Cho’s violence mimicked those of cowboy westerns, where gun-slinging characters portrayed by John Wayne, Charles Bronson and Clint Eastwood went on shooting rampages. He went through legal means of purchasing weapons for his heinous acts, means that were protected by an Amendment in the Constitution.  

While in no way am I condoning the atrocious acts of a mentally ill person, I do have to stress that our mainstream media does not need to highlight the fact that he was not a U.S. citizen.

A person’s status is simply not in the equation of those who are disturbed enough to kill.

If that were the case, how would you explain Timothy McVeigh, a decorated Army veteran who was born and raised in New York? Or Terry Nichols, the FBI official who helped McVeigh plot the terrorist act in Oklahoma?

Let’s not forget that it was these U.S. citizens who were behind the second deadliest act of domestic terrorism in history, killing 168 people including 19 babies.

Let’s not forget about Chicago-born Ted Kaczynski who was behind a 20-plus year terror spree, sending bombs in the mail that killed three and wounded 23.

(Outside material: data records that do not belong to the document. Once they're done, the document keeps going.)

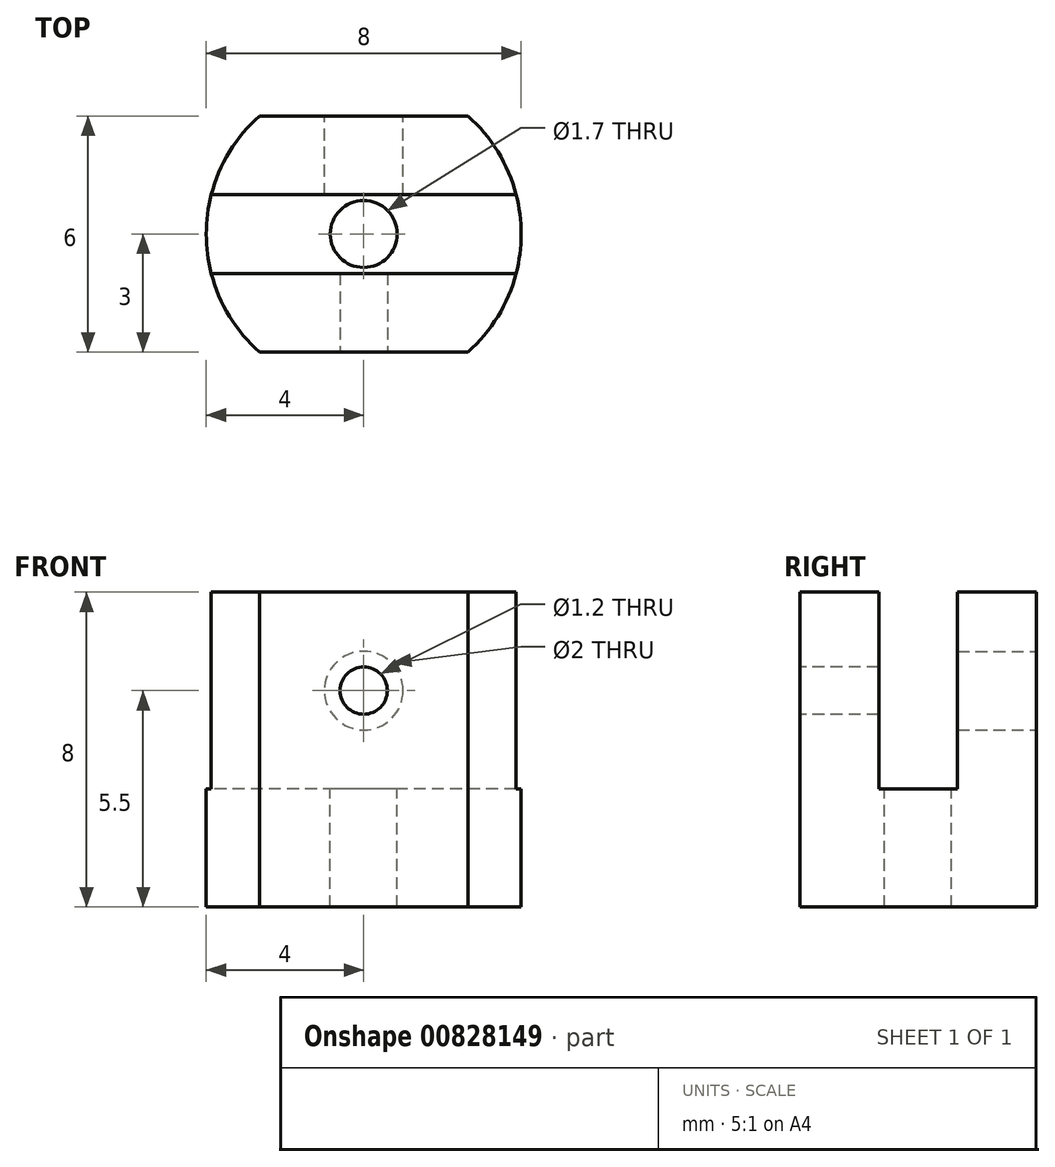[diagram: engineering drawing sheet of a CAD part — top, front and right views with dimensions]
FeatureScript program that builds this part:
annotation { "Feature Type Name" : "Feature", "Feature Type Description" : "" }
export const myFeature = defineFeature(function(context is Context, id is Id, definition is map)
    precondition{}
    {
        {
            var Q0;
            Q0=qCreatedBy(makeId("Top.planeOp"),FACE);
            var sketch = newSketch(context, id + "F0", { "sketchPlane" : qUnion([Q0])});
            skArc(sketch, "E0", {"start": v(-2.65, 3) * mm, "mid": v(-4, 0) * mm, "end": v(-2.65, -3) * mm});
            skLineSegment(sketch, "E1.bottom", {"start": v(-2.65, 3) * mm, "end": v(2.65, 3) * mm});
            skLineSegment(sketch, "E1.top", {"start": v(-2.65, -3) * mm, "end": v(2.65, -3) * mm});
            skArc(sketch, "E2.trimOffspring", {"start": v(2.65, -3) * mm, "mid": v(4, 0) * mm, "end": v(2.65, 3) * mm});
            skSolve(sketch);
        }
        {
            var Q0;
            Q0 = qSketchRegion(id + "F0", true);
            extrude(context, id + "F1", {"entities" : qUnion([Q0]), "depth" : 8 * mm, "offsetDistance" : 25 * mm});
        }
        {
            var Q0;
            Q0=makeQuery(id+"F1.opExtrude","CAP_FACE",FACE,{"disambiguationData":[OSD([sQuery(id+"F0.wireOp",EDGE,"E0"),sQuery(id+"F0.wireOp",EDGE,"E1.bottom"),sQuery(id+"F0.wireOp",EDGE,"E1.top"),sQuery(id+"F0.wireOp",EDGE,"E2.trimOffspring")])],"isStart":false});
            var sketch = newSketch(context, id + "F2", { "sketchPlane" : qUnion([Q0])});
            skLineSegment(sketch, "E3.bottom", {"start": v(4.58, 1) * mm, "end": v(-4.58, 1) * mm});
            skLineSegment(sketch, "E3.top", {"start": v(4.58, -1) * mm, "end": v(-4.58, -1) * mm});
            skLineSegment(sketch, "E3.left", {"start": v(4.58, 1) * mm, "end": v(4.58, -1) * mm});
            skLineSegment(sketch, "E3.right", {"start": v(-4.58, 1) * mm, "end": v(-4.58, -1) * mm});
            skPoint(sketch, "E3.middle", {"position": v(0, 0) * mm});
            skSolve(sketch);
        }
        {
            var Q0;
            Q0 = qSketchRegion(id + "F2", true);
            extrude(context, id + "F3", {"entities" : qUnion([Q0]), "operationType" : NewBodyOperationType.REMOVE, "oppositeDirection" : true, "depth" : 5 * mm, "offsetDistance" : 25 * mm});
        }
        {
            var Q0;
            Q0=makeQuery(id+"F1.opExtrude","SWEPT_FACE",FACE,{"disambiguationData":[OSD([sQuery(id+"F0.wireOp",EDGE,"E1.top")])]});
            var sketch = newSketch(context, id + "F4", { "sketchPlane" : qUnion([Q0])});
            skCircle(sketch, "E4", {"center": v(0, 5.5) * mm, "radius": 0.6 * mm});
            skSolve(sketch);
        }
        {
            var Q0;
            Q0 = qSketchRegion(id + "F4", true);
            extrude(context, id + "F5", {"entities" : qUnion([Q0]), "operationType" : NewBodyOperationType.REMOVE, "endBound" : BoundingType.THROUGH_ALL, "oppositeDirection" : true, "depth" : 25 * mm, "offsetDistance" : 25 * mm});
        }
        {
            var Q0;
            Q0=makeQuery(id+"F1.opExtrude","SWEPT_FACE",FACE,{"disambiguationData":[OSD([sQuery(id+"F0.wireOp",EDGE,"E1.bottom")])]});
            var sketch = newSketch(context, id + "F6", { "sketchPlane" : qUnion([Q0])});
            skCircle(sketch, "E5", {"center": v(0, 5.5) * mm, "radius": 1 * mm});
            skSolve(sketch);
        }
        {
            var Q0;
            Q0 = qSketchRegion(id + "F6", true);
            var Q1;
            Q1=makeQuery(id+"F3.boolean.opBoolean","COPY",FACE,{"derivedFrom":makeQuery(id+"F3.opExtrude","SWEPT_FACE",FACE,{"disambiguationData":[OSD([sQuery(id+"F2.wireOp",EDGE,"E3.bottom")])]})});
            extrude(context, id + "F7", {"entities" : qUnion([Q0]), "operationType" : NewBodyOperationType.REMOVE, "endBound" : BoundingType.UP_TO_SURFACE, "oppositeDirection" : true, "depth" : 25 * mm, "endBoundEntityFace" : qUnion([Q1]), "offsetDistance" : 25 * mm});
        }
        {
            var Q0;
            Q0=makeQuery(id+"F3.boolean.opBoolean","COPY",FACE,{"derivedFrom":makeQuery(id+"F3.opExtrude","CAP_FACE",FACE,{"disambiguationData":[OSD([sQuery(id+"F2.wireOp",EDGE,"E3.bottom"),sQuery(id+"F2.wireOp",EDGE,"E3.top"),sQuery(id+"F2.wireOp",EDGE,"E3.left"),sQuery(id+"F2.wireOp",EDGE,"E3.right")])],"isStart":false})});
            var sketch = newSketch(context, id + "F8", { "sketchPlane" : qUnion([Q0])});
            skCircle(sketch, "E6", {"center": v(0, 0) * mm, "radius": 0.85 * mm});
            skSolve(sketch);
        }
        {
            var Q0;
            Q0 = qSketchRegion(id + "F8", true);
            extrude(context, id + "F9", {"entities" : qUnion([Q0]), "operationType" : NewBodyOperationType.REMOVE, "endBound" : BoundingType.THROUGH_ALL, "oppositeDirection" : true, "depth" : 25 * mm, "offsetDistance" : 25 * mm});
        }
    });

Let’s not forget about Florida native Eric Robert Rudolph, the Olympic Park bomber that planted bombs all over the South, killing three and wounding 111 others.

Again. A person’s status is simply not in the equation of those who are disturbed enough to kill.

But we’re not here to talk about terrorists.

We’re here to talk about immigration.

We’re here to talk about what you coined “the dark side of diversity,” the so-called “invasion” the majority is “opposed to”. Is that majority opposed to people who come here, taking on backbreaking labor for less pay, people who contribute to the economic viability of this nation while being denied access to create their own American dream?

Are we as a nation supposed to turn our backs on the Statue of Liberty's credo and forget that the very identity of America is that of an immigrant nation? Should we all forget that many of those “huddled masses yearning to breathe free” were our own ancestors looking for better opportunities?   

So for you Mr. Buchanan to say, that “Americans no longer share the old ties,” is misleading at the very least.

There’s no denying this one fact: with the exception of the indigenous natives, we are all a bunch of immigrants.

That is our history. That is our heritage. That is our culture.